___ TRECHO DA NOTÍCIA
Flávio Dino rejeita habeas corpus que contestava medidas cautelares contra Bolsonaro antes da prisão domiciliar

Política

Pedido de parlamentares estaduais foi considerado “incabível” pelo ministro do STF, que manteve as restrições impostas por Alexandre de Moraes

Antes mesmo da decretação da prisão domiciliar de Jair Bolsonaro, o ministro Flávio Dino, do Supremo Tribunal Federal (STF), indeferiu um pedido de habeas corpus que buscava derrubar as medidas cautelares impostas ao ex-presidente.

A solicitação foi feita por um grupo de deputados estaduais — entre eles Cristiano Caporezzo (MG), Bruno Engler (MG), Leandro de Jesus (BA), Gilberto Cattani (MT) e Carmelo Neto (CE) — que alegavam que Bolsonaro estaria sendo alvo de “constrição ilegal de sua liberdade individual” e que as medidas impostas se baseavam em conteúdos opinativos e sem tipificação penal.

Entre as restrições definidas anteriormente pelo ministro Alexandre de Moraes estavam o uso obrigatório de tornozeleira eletrônica e a proibição de utilizar redes sociais. No pedido ao STF, os parlamentares também apontaram suspeição do relator e questionaram a legalidade das provas colhidas no exterior.

Ao analisar o caso, Flávio Dino considerou o habeas corpus impróprio para contestar decisão monocrática de outro ministro do Supremo, classificando o recurso como “incabível”.
______
PERGUNTAS —
1) Reescreva em forma de lista o parágrafo da notícia que começa com “A solicitação foi feita”, mantendo seus fatos principais.
2) Dê seguimento à notícia sobre o habeas corpus negado por Flávio Dino, a partir da última frase apresentada.
Os registros não têm relação com a notícia.
___ TRECHOS DOS REGISTROS
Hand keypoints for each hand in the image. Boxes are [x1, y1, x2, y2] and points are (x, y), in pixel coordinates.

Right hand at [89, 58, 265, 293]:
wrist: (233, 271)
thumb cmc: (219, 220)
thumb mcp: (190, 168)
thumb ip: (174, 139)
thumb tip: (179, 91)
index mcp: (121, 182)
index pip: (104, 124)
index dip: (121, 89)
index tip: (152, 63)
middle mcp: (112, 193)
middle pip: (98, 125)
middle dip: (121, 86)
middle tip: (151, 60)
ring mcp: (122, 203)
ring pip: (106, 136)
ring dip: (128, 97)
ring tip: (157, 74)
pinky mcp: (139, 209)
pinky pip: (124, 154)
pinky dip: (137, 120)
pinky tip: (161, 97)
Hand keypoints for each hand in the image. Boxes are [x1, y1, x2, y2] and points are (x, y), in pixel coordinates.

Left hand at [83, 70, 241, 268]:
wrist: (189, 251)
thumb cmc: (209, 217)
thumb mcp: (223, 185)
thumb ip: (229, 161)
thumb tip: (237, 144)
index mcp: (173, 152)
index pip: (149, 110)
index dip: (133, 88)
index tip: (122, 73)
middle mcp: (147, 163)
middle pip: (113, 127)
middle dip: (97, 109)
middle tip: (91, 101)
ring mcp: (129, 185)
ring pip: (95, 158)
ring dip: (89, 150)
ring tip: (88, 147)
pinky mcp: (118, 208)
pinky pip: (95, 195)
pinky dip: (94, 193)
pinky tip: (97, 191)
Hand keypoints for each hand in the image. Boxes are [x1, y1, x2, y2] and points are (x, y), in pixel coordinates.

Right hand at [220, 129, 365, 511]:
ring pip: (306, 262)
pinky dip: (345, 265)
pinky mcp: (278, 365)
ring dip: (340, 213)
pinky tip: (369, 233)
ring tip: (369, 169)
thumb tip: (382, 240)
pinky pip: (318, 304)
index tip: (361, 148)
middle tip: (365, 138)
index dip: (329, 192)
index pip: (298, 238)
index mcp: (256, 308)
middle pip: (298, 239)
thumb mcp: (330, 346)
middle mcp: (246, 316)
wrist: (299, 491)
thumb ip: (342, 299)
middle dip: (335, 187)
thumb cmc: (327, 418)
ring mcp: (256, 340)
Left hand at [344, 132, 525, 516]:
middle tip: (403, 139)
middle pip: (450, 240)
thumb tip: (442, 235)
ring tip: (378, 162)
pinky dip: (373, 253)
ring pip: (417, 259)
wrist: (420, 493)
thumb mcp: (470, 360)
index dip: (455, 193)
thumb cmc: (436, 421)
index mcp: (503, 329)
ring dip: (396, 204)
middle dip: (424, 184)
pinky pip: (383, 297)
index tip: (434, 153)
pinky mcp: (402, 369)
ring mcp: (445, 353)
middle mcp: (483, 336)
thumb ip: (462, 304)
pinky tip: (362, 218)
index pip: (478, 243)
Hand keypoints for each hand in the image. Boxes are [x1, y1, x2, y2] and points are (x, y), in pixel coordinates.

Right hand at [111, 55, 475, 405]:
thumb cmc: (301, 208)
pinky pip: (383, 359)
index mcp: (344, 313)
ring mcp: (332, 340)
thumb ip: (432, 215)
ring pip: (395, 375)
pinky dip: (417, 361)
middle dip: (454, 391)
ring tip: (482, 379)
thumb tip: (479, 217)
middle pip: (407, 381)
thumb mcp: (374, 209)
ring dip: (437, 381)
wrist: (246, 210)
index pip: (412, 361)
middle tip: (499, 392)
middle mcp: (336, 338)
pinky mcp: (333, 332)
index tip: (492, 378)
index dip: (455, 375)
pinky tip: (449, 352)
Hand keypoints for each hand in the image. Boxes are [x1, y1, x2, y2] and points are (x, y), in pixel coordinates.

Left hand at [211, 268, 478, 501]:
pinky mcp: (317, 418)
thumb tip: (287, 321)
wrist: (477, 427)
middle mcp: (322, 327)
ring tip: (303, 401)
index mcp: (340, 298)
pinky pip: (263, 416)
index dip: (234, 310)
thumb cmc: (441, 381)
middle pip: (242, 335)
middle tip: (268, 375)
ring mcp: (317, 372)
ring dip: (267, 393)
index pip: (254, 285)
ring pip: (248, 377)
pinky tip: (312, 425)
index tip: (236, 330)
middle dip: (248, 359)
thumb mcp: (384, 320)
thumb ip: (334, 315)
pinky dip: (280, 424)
______
RESPOSTAS —
1)
- Autores do pedido: um grupo de deputados estaduais, entre eles Cristiano Caporezzo (MG), Bruno Engler (MG), Leandro de Jesus (BA), Gilberto Cattani (MT) e Carmelo Neto (CE).
- Primeira alegação: Bolsonaro estaria sendo alvo de “constrição ilegal de sua liberdade individual”.
- Segunda alegação: as medidas impostas se baseavam em conteúdos opinativos e sem tipificação penal.

2)
Já nesta segunda-feira (4), Alexandre de Moraes determinou a prisão domiciliar de Bolsonaro, surpreendendo até mesmo a equipe de defesa do ex-presidente, que alegou que ele vinha cumprindo todas as condições anteriormente estipuladas.

“Não houve qualquer descumprimento das medidas”, afirmaram os advogados Celso Vilardi, Paulo Amador da Cunha Bueno e Daniel Tesser, por meio de nota. Eles também confirmaram que irão recorrer da decisão. A defesa lembrou ainda que, em decisões anteriores, Bolsonaro não havia sido proibido de conceder entrevistas ou realizar discursos públicos.

Importante destacar que a prisão domiciliar determinada por Moraes dispensa deliberação do plenário ou das turmas do STF, uma vez que se trata de medida individual dentro de sua competência como relator do caso.